~/metaguard ai
AI data governance copilot for OpenMetadata
// overview
A governance copilot built on top of OpenMetadata that auto-classifies PII, scores metadata quality, and lets you query your data catalog in plain English. Built for the OpenMetadata Hackathon.
// problem
Data governance in large organizations is manual and inconsistent. Teams tag PII by hand, health metrics live in spreadsheets, and finding the right dataset still means asking someone who's been there long enough to know. I wanted to see how much of that could be automated with a small AI layer on top of an existing catalog.
// approach
Used OpenMetadata as the data catalog backbone — it already has an API for everything. On top of it, wired Gemini 2.5 Flash to scan column names and sample metadata for PII signals, then wrote the tags back through the OpenMetadata REST API. The health score aggregates completeness signals (descriptions filled, owners set, tags present) into a single 0–100 number.
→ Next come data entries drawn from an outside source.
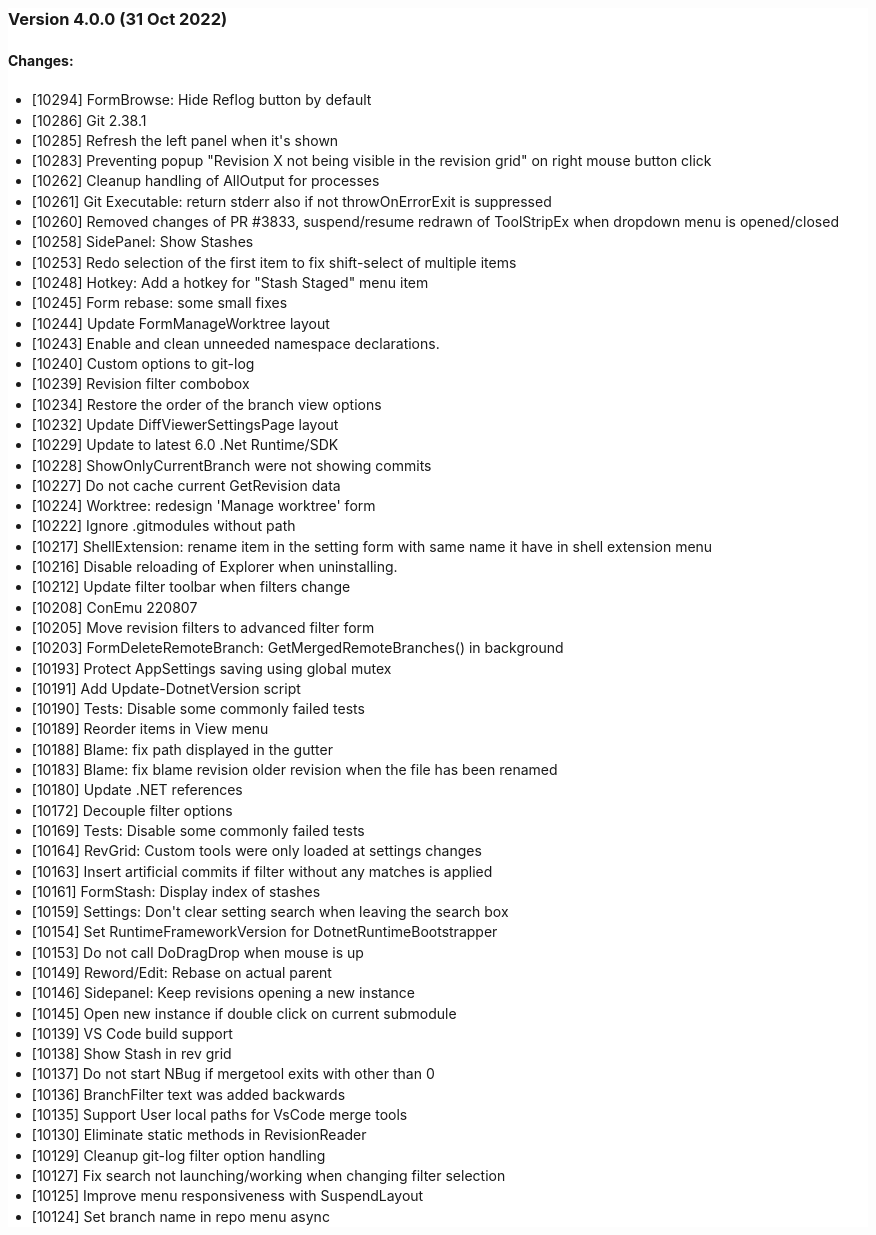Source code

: 
### Version 4.0.0 (31 Oct 2022)

#### Changes:
* [10294] FormBrowse: Hide Reflog button by default
* [10286] Git 2.38.1
* [10285] Refresh the left panel when it's shown
* [10283] Preventing popup "Revision X not being visible in the revision grid" on right mouse button click
* [10262] Cleanup handling of AllOutput for processes
* [10261] Git Executable: return stderr also if not throwOnErrorExit is suppressed
* [10260] Removed changes of PR #3833, suspend/resume redrawn of ToolStripEx when dropdown menu is opened/closed
* [10258] SidePanel: Show Stashes
* [10253] Redo selection of the first item to fix shift-select of multiple items
* [10248] Hotkey: Add a hotkey for "Stash Staged" menu item
* [10245] Form rebase: some small fixes
* [10244] Update FormManageWorktree layout
* [10243] Enable <ImplicitUsings> and clean unneeded namespace declarations.
* [10240] Custom options to git-log
* [10239] Revision filter combobox
* [10234] Restore the order of the branch view options
* [10232] Update DiffViewerSettingsPage layout
* [10229] Update to latest 6.0 .Net Runtime/SDK
* [10228] ShowOnlyCurrentBranch were not showing commits
* [10227] Do not cache current GetRevision data
* [10224] Worktree: redesign 'Manage worktree' form
* [10222] Ignore .gitmodules without path
* [10217] ShellExtension: rename item in the setting form with same name it have in shell extension menu
* [10216] Disable reloading of Explorer when uninstalling.
* [10212] Update filter toolbar when filters change
* [10208] ConEmu 220807
* [10205] Move revision filters to advanced filter form
* [10203] FormDeleteRemoteBranch: GetMergedRemoteBranches() in background
* [10193] Protect AppSettings saving using global mutex
* [10191] Add Update-DotnetVersion script
* [10190] Tests: Disable some commonly failed tests
* [10189] Reorder items in View menu
* [10188] Blame: fix path displayed in the gutter
* [10183] Blame: fix blame revision older revision when the file has been renamed
* [10180] Update .NET references
* [10172] Decouple filter options
* [10169] Tests: Disable some commonly failed tests
* [10164] RevGrid: Custom tools were only loaded at settings changes
* [10163] Insert artificial commits if filter without any matches is applied
* [10161] FormStash: Display index of stashes
* [10159] Settings: Don't clear setting search when leaving the search box
* [10154] Set RuntimeFrameworkVersion for DotnetRuntimeBootstrapper
* [10153] Do not call DoDragDrop when mouse is up
* [10149] Reword/Edit: Rebase on actual parent
* [10146] Sidepanel: Keep revisions opening a new instance
* [10145] Open new instance if double click on current submodule
* [10139] VS Code build support
* [10138] Show Stash in rev grid
* [10137] Do not start NBug if mergetool exits with other than 0
* [10136] BranchFilter text was added backwards
* [10135] Support User local paths for VsCode merge tools
* [10130] Eliminate static methods in RevisionReader
* [10129] Cleanup git-log filter option handling
* [10127] Fix search not launching/working when changing filter selection
* [10125] Improve menu responsiveness with SuspendLayout
* [10124] Set branch name in repo menu async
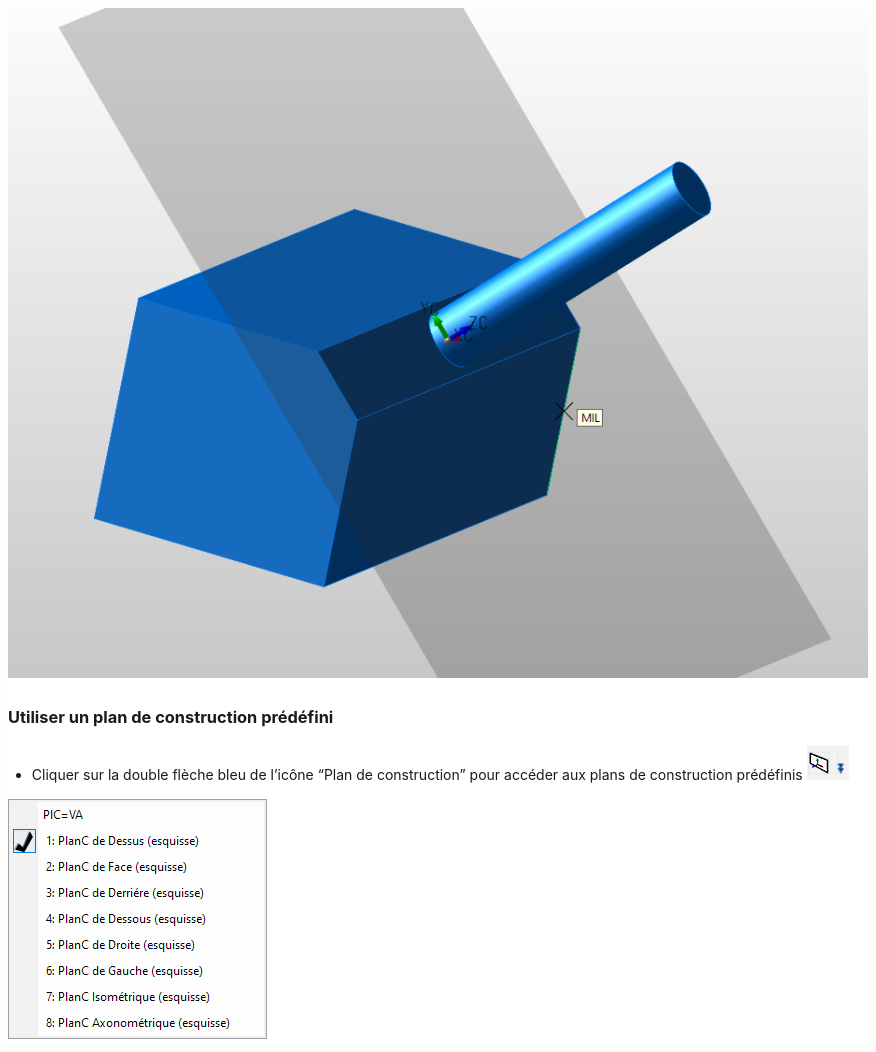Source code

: ![Plan de construction](../assets/images_fiches/guide-demarrage-rapide-keycreator/plc.png)


### Utiliser un plan de construction prédéfini

-   Cliquer sur la double flèche bleu de l’icône “Plan de construction” pour accéder aux plans de construction prédéfinis 
![Icon PLC](../assets/images_fiches/guide-demarrage-rapide-keycreator/plc_icon.png)

![Menu PLC](../assets/images_fiches/guide-demarrage-rapide-keycreator/plc_menu.png)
The NL query agent routes each question to the right OpenMetadata endpoint rather than trying to answer from model memory.
// highlights
- ▸PII auto-classification using Gemini 2.5 Flash; tags pushed back via OpenMetadata APIs
- ▸Governance health score (0–100) based on metadata completeness and tagging coverage
- ▸Natural language querying of metadata via AI agent with dynamic API routing
- ▸Built end-to-end during a hackathon sprint
// learnings
Dynamic API routing via an LLM agent is surprisingly reliable when you give it a strict schema of available endpoints. Hallucination rate dropped dramatically once I switched from free-form descriptions to typed tool definitions.